List each line of the data in which the string "middle" appears.

==============================

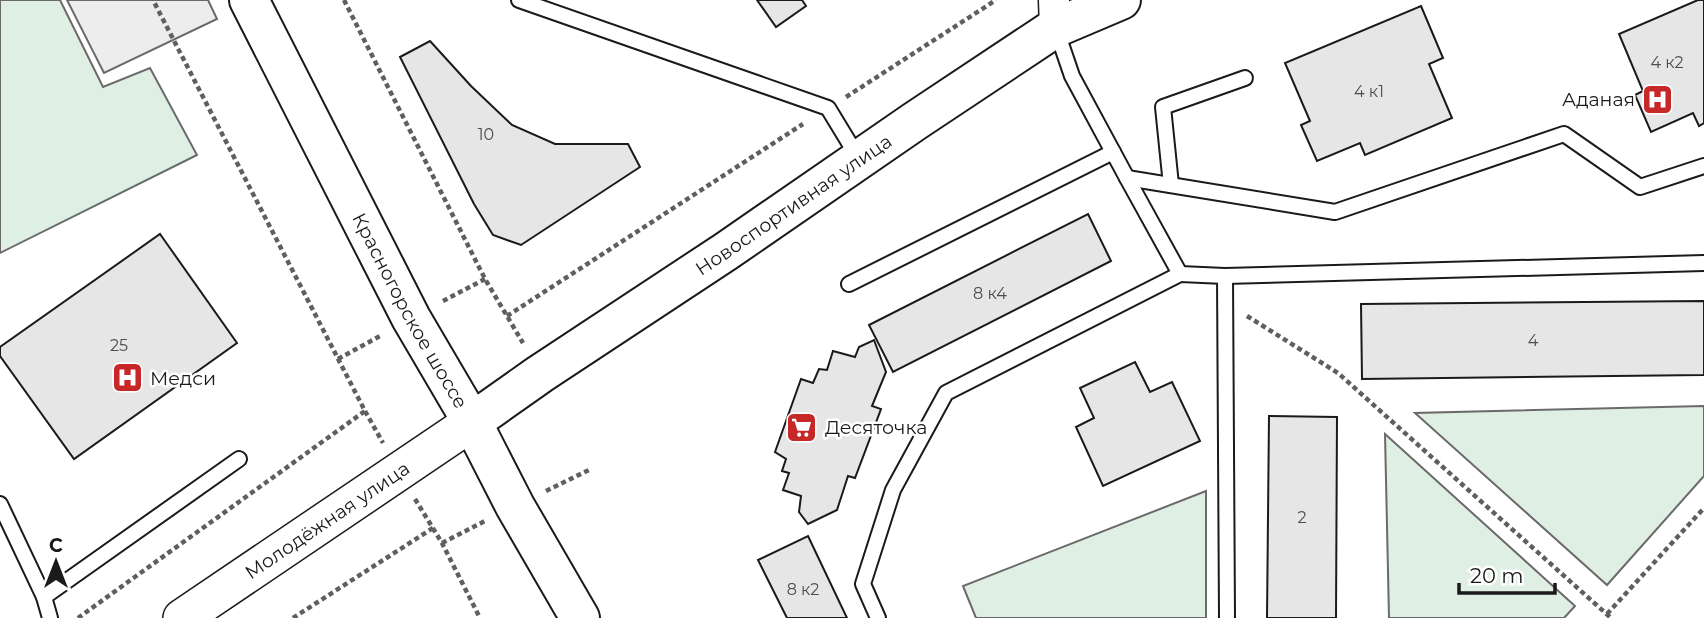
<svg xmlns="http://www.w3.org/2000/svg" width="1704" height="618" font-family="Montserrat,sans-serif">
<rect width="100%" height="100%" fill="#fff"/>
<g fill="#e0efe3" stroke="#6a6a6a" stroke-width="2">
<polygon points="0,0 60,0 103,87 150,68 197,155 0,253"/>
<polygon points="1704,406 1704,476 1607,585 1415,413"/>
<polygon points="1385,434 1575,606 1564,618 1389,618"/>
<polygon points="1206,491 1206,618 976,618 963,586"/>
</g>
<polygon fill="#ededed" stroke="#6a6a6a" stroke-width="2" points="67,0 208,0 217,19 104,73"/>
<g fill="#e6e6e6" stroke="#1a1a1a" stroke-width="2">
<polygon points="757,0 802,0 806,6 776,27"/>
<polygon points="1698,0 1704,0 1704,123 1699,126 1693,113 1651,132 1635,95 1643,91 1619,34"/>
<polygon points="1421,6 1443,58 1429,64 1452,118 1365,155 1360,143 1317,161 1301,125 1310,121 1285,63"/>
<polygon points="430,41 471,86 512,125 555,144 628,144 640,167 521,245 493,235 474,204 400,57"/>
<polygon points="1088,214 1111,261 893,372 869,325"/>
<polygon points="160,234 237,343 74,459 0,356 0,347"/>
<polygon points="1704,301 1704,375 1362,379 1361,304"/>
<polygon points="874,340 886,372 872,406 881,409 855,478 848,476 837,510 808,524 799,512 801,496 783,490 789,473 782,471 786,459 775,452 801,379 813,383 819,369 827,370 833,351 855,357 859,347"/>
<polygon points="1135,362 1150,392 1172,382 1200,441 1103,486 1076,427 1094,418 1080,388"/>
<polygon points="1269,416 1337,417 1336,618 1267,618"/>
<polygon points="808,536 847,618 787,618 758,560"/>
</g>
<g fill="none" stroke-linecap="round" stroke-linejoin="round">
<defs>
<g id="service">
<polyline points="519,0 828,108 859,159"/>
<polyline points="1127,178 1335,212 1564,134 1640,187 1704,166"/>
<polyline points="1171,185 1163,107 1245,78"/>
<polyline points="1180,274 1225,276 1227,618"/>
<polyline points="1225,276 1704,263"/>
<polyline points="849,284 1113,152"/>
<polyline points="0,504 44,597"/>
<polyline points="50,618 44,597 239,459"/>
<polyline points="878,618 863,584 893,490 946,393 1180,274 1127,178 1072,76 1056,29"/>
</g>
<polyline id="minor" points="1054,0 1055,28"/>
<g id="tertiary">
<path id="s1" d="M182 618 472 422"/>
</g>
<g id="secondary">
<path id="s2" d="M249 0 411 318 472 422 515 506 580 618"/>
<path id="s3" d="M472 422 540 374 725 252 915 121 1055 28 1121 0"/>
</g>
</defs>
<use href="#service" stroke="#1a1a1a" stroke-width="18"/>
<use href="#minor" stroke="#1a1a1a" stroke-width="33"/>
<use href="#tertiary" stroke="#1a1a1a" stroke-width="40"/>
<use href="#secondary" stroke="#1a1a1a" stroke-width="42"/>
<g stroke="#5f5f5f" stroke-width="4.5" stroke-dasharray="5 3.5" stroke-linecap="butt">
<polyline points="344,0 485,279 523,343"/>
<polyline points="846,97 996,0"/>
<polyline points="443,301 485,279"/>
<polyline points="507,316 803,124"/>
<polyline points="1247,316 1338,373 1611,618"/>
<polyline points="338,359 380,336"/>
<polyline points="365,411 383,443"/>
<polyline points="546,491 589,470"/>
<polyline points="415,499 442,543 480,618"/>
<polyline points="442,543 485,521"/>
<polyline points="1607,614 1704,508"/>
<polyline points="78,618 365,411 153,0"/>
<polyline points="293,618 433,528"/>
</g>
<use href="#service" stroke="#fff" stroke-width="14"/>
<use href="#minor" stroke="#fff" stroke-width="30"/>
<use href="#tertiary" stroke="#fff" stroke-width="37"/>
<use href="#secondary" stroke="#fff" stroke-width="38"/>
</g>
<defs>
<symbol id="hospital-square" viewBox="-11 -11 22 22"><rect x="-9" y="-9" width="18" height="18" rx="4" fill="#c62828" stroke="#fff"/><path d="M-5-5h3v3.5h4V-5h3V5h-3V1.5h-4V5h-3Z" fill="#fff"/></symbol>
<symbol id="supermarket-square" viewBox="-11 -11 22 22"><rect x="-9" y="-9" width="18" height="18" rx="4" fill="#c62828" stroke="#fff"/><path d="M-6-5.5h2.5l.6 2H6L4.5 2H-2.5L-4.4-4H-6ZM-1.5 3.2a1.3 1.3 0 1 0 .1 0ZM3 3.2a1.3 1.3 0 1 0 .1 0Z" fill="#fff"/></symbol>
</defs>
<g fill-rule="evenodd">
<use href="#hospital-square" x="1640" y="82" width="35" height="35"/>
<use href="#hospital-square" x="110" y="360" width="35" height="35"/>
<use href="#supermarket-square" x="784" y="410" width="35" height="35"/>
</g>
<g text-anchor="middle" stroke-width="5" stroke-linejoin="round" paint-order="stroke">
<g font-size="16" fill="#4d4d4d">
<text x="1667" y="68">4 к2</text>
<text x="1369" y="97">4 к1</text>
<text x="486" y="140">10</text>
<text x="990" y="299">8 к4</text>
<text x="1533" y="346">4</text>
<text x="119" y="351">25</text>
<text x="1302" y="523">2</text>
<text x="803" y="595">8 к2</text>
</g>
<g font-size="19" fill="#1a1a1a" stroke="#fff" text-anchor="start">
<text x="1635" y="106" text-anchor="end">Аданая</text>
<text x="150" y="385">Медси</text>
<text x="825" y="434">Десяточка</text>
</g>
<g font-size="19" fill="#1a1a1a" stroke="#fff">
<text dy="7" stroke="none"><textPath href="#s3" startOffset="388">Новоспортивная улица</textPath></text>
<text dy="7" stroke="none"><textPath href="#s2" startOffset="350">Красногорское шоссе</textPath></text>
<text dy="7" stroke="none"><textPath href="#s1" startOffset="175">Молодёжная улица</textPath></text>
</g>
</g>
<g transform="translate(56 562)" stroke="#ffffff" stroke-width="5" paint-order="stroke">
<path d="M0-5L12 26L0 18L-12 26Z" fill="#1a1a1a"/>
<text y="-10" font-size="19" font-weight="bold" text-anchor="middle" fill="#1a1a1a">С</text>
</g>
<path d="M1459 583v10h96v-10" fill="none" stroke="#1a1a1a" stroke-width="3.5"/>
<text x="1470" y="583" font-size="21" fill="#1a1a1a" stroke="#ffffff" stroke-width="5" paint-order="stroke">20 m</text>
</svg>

==============================

▸ **Response**:
<g text-anchor="middle" stroke-width="5" stroke-linejoin="round" paint-order="stroke">
<text y="-10" font-size="19" font-weight="bold" text-anchor="middle" fill="#1a1a1a">С</text>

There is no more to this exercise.